To find the distance and bearing of the boat from port P, we can use the concept of vectors. Let's break down the boat's movement into two components:
1. Eastward component: The boat moves 5 km due east. We can represent this as a vector (5, 0), where the first value represents the distance eastward (x-axis) and the second value represents the distance northward (y-axis).
2. Northeast component: After moving east, the boat changes its direction and travels 10 km on a bearing of 060 degrees. This means it's moving northeast. We can calculate the northeastward (x-component) and northward (y-component) distances using trigonometry.

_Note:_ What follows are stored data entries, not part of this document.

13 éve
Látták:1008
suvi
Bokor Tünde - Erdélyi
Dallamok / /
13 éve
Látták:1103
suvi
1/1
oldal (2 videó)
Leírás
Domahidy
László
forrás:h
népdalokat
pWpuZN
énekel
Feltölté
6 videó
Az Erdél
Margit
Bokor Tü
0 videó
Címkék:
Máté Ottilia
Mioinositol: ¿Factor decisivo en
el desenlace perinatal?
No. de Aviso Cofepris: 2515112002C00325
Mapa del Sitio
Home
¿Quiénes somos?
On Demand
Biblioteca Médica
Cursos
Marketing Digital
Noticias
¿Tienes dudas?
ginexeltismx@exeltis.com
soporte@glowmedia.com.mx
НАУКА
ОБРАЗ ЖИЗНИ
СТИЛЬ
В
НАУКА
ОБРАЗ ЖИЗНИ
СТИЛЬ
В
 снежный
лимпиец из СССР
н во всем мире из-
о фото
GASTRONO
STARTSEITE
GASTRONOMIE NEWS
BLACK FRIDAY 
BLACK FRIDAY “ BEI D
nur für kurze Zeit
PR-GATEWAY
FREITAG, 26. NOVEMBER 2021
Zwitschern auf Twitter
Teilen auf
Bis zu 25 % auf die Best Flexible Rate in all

To find the northeastward component, we use the cosine function:
northeastward component = distance * cos(60 degrees)
= 10 km * cos(60 degrees)
= 10 km * 0.5
= 5 km
To find the northward component, we use the sine function:
northward component = distance * sin(60 degrees)
= 10 km * sin(60 degrees)
= 10 km * (√3 / 2)
= 5√3 km
Now, we can add up the eastward and northeastward components:
Eastward distance + Northeastward distance = 5 km + 5 km = 10 km
Northward distance = Northward component = 5√3 km
To find the total distance from port P, we can use the Pythagorean theorem:
total distance = √[(Eastward distance)^2 + (Northward distance)^2]
= √[(10 km)^2 + (5√3 km)^2]
= √[100 km^2 + 75 km^2]
= √[175 km^2]
= √175 km
≈ 13.23 km (rounded to two decimal places)
To find the bearing from port P, we can use the tangent function:
bearing = arctan(Northward distance / Eastward distance)
= arctan(5√3 km / 10 km)
= arctan(√3 / 2)
≈ 30.96 degrees (rounded to two decimal places)
Therefore, the boat is approximately 13.23 km away from port P at a bearing of 30.96 degrees.